3 Replies Latest reply on Nov 6, 2019 1:27 PM by doug.sirek

    NCM Compliance - Policy Rule Variables

    doug.sirek

      Is there a way to pass variables (i.e. custom properties for the node) into the string matching section (similar to what you can do in NCM scripting ${Custom_Property_Name}? We want to be able to check for site specific routes on core switches and it seems this feature is lacking in the string matching section.

        • Re: NCM Compliance - Policy Rule Variables
          jadey

          I would like to take is a step further and include the ability to run a configuration template like script.  The script would return the search pattern to look for.

           

          /*

          .CHANGE_TEMPLATE_DESCRIPTION

                  Configure device hostname

          .CHANGE_TEMPLATE_TAGS

          Cisco

          .PLATFORM_DESCRIPTION

                  Cisco IOS

          .PARAMETER_LABEL @ContextNode

                  NCM Node

          .PARAMETER_DESCRIPTION @ContextNode

                  The node the template will operate on.  All templates require this by default. The target node is selected during the first part of the wizard so it will not be available for selection when defining values of variables.

          */

          script SearchScript ( NCM.Nodes @ContextNode )

          {

            int @SearchLocation = indexof(@ContextNode.SysName, '.')

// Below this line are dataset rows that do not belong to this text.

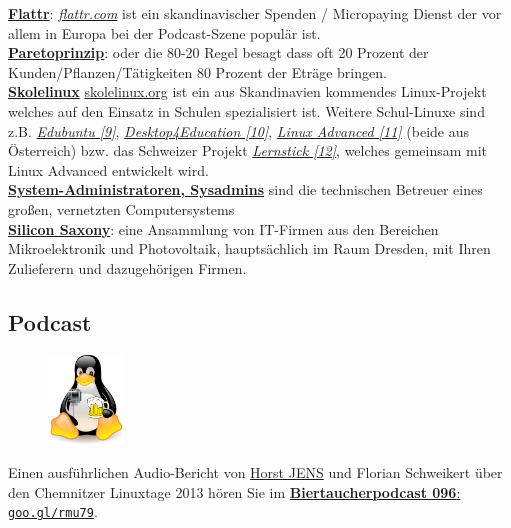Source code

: \documentclass[10pt,a4paper,ngerman,twoside]{article} %
\begin{document}
\begin{multicols}{3}
\href{http://flattr.com}{\textbf{Flattr}}: \href{http://flattr.com}{\textit{flattr.com}} ist ein skandinavischer Spenden / Micropaying Dienst der vor allem in Europa bei der Podcast-Szene populär ist. \\

\href{http://de.wikipedia.org/wiki/Paretoprinzip}{\textbf{Paretoprinzip}}: oder die 80-20 Regel besagt dass oft 20 Prozent der Kunden/Pflanzen/Tätigkeiten 80 Prozent der Eträge bringen. \\

\href{http://www.skolelinux.org/}{\textbf{Skolelinux}} \href{http://skolelinux.org/}{skolelinux.org} ist ein aus Skandinavien kommendes Linux-Projekt welches auf den Einsatz in Schulen spezialisiert ist. Weitere Schul-Linuxe sind z.B. \href{http://www.edubuntu.org/}{\textit{Edubuntu [9]}}, \href{http://d4e.at/}{\textit{Desktop4Education [10]}}, \href{http://www.linuxadvanced.at/}{\textit{Linux Advanced [11]}} (beide aus Österreich) bzw. das Schweizer Projekt \href{http://www.imedias.ch/lernstick}{\textit{Lernstick [12]}}, welches gemeinsam mit Linux Advanced entwickelt wird. \\


\href{http://de.wikipedia.org/wiki/Systemadministrator}{\textbf{System-Administratoren, Sysadmins}} sind die technischen Betreuer eines großen, vernetzten Computersystems\\

\href{http://de.wikipedia.org/wiki/Silicon_Saxony}{\textbf{Silicon Saxony}}: eine Ansammlung von IT-Firmen aus den Bereichen Mikroelektronik und Photovoltaik, hauptsächlich im Raum Dresden, mit Ihren Zulieferern und dazugehörigen Firmen.

\subsection*{Podcast}
\begin{figure}
\includegraphics[width=2cm]{chemnitz/chemnitz-biertaucherlogo.png}
\end{figure}
Einen ausführlichen Audio-Bericht von \href{http://spielend-programmieren.at}{Horst JENS} und Florian Schweikert über den Chemnitzer Linuxtage 2013  hören Sie im \href{http://spielend-programmieren.at/de:podcast:biertaucher:2013:096}{\textbf{Biertaucherpodcast 096}: \texttt{goo.gl/rmu79}}. 


\end{multicols}
\end{document}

            if (@SearchLocation == 0)

            {

               @SearchLocation = StrLength(@ContextNode.SysName)

            } else {

               @SearchLocation = @SearchLocation - 1

            }

            string @STRhostname = substring(@ContextNode.SysName, 1, @SearchLocation)

           

            SEARCH-RETURN

            {

              REGEX '^hostname @STRhostname'

            }

          }

           

           

          The return could even be a advanced search like

           

          ADV-SEARCH-RETURN

          {

            STRING 'exec-timeout 30' AND STRING 'session-timeout 30'

          }

          WHERE

          {

          CONFIG-BLOCK-START REGEX '^line vty 0 4'

          CONFIG-BLOCK-END REGEX '^(!|end)'

          }

           

          These are simplified examples.  Using a scripting language could allow for more complex search patterns that are dependent on the device that is being checked.

          • Re: NCM Compliance - Policy Rule Variables
            Mark Roberts

            I do not believe this is currently possible, but will come back if I can find a way to do so.

             

            I suggest you add this as a feature request as I can see the benefit of being able to reference such values in the search parameters, whether Regex or plain text.